Collected data:
*** Block opens ***

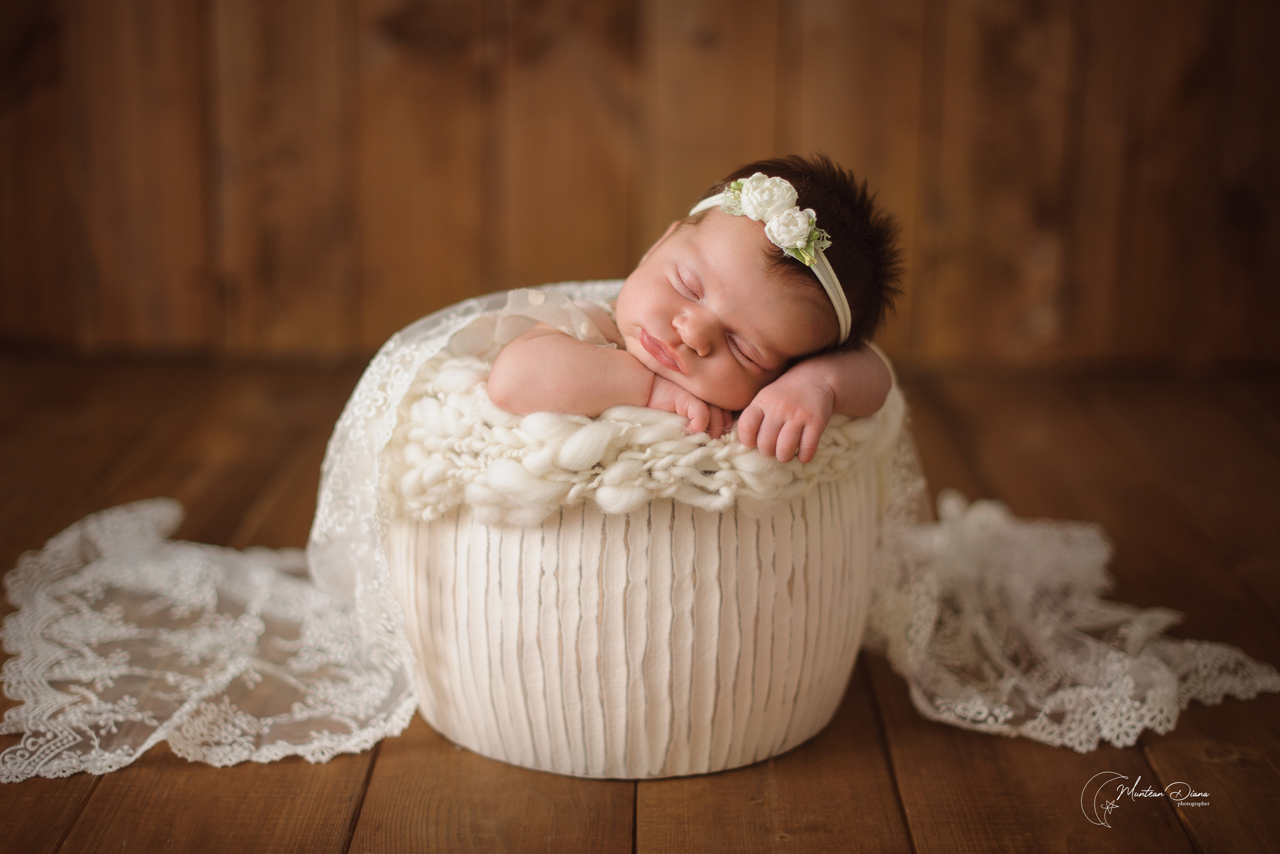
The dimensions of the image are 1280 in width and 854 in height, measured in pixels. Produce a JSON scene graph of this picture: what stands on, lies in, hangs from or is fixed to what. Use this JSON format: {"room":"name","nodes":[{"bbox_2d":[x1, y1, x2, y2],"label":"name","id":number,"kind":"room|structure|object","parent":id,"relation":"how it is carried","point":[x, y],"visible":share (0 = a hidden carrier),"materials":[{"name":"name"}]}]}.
{"room":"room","nodes":[
{"label":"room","id":0,"kind":"room"},
{"bbox_2d":[0,357,1279,851],"label":"wooden floor","id":1,"kind":"structure","parent":0,"point":[387,755],"materials":[{"name":"brown wood"}]},
{"bbox_2d":[384,433,881,780],"label":"basket","id":2,"kind":"object","parent":1,"relation":"on","point":[730,573],"visible":0.7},
{"bbox_2d":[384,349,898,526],"label":"knit blanket","id":3,"kind":"object","parent":2,"relation":"in","point":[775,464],"visible":0.49,"materials":[{"name":"beige fabric"}]},
{"bbox_2d":[480,154,901,458],"label":"baby","id":4,"kind":"object","parent":3,"relation":"in","point":[647,349],"visible":0.59},
{"bbox_2d":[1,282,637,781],"label":"lace cloth","id":5,"kind":"object","parent":4,"relation":"on","point":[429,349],"visible":0.7,"materials":[{"name":"white fabric"}]},
{"bbox_2d":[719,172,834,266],"label":"flower","id":6,"kind":"object","parent":4,"relation":"on","point":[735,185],"visible":0.8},
{"bbox_2d":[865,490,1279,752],"label":"lace cloth","id":7,"kind":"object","parent":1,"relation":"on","point":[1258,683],"visible":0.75,"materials":[{"name":"white fabric"}]},
{"bbox_2d":[0,0,1279,373],"label":"wooden wall","id":8,"kind":"structure","parent":0,"point":[477,274],"materials":[{"name":"brown wood"}]}
]}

*** Block closes ***

TASK DETAILS: Once the pictures are removed, write out all of the entries above exactly.

ANSWER BELOW:
The dimensions of the image are 1280 in width and 854 in height, measured in pixels. Produce a JSON scene graph of this picture: what stands on, lies in, hangs from or is fixed to what. Use this JSON format: {"room":"name","nodes":[{"bbox_2d":[x1, y1, x2, y2],"label":"name","id":number,"kind":"room|structure|object","parent":id,"relation":"how it is carried","point":[x, y],"visible":share (0 = a hidden carrier),"materials":[{"name":"name"}]}]}.
{"room":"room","nodes":[
{"label":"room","id":0,"kind":"room"},
{"bbox_2d":[0,357,1279,851],"label":"wooden floor","id":1,"kind":"structure","parent":0,"point":[387,755],"materials":[{"name":"brown wood"}]},
{"bbox_2d":[384,433,881,780],"label":"basket","id":2,"kind":"object","parent":1,"relation":"on","point":[730,573],"visible":0.7},
{"bbox_2d":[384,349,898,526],"label":"knit blanket","id":3,"kind":"object","parent":2,"relation":"in","point":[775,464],"visible":0.49,"materials":[{"name":"beige fabric"}]},
{"bbox_2d":[480,154,901,458],"label":"baby","id":4,"kind":"object","parent":3,"relation":"in","point":[647,349],"visible":0.59},
{"bbox_2d":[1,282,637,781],"label":"lace cloth","id":5,"kind":"object","parent":4,"relation":"on","point":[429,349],"visible":0.7,"materials":[{"name":"white fabric"}]},
{"bbox_2d":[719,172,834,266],"label":"flower","id":6,"kind":"object","parent":4,"relation":"on","point":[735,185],"visible":0.8},
{"bbox_2d":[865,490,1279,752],"label":"lace cloth","id":7,"kind":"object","parent":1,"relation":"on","point":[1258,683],"visible":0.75,"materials":[{"name":"white fabric"}]},
{"bbox_2d":[0,0,1279,373],"label":"wooden wall","id":8,"kind":"structure","parent":0,"point":[477,274],"materials":[{"name":"brown wood"}]}
]}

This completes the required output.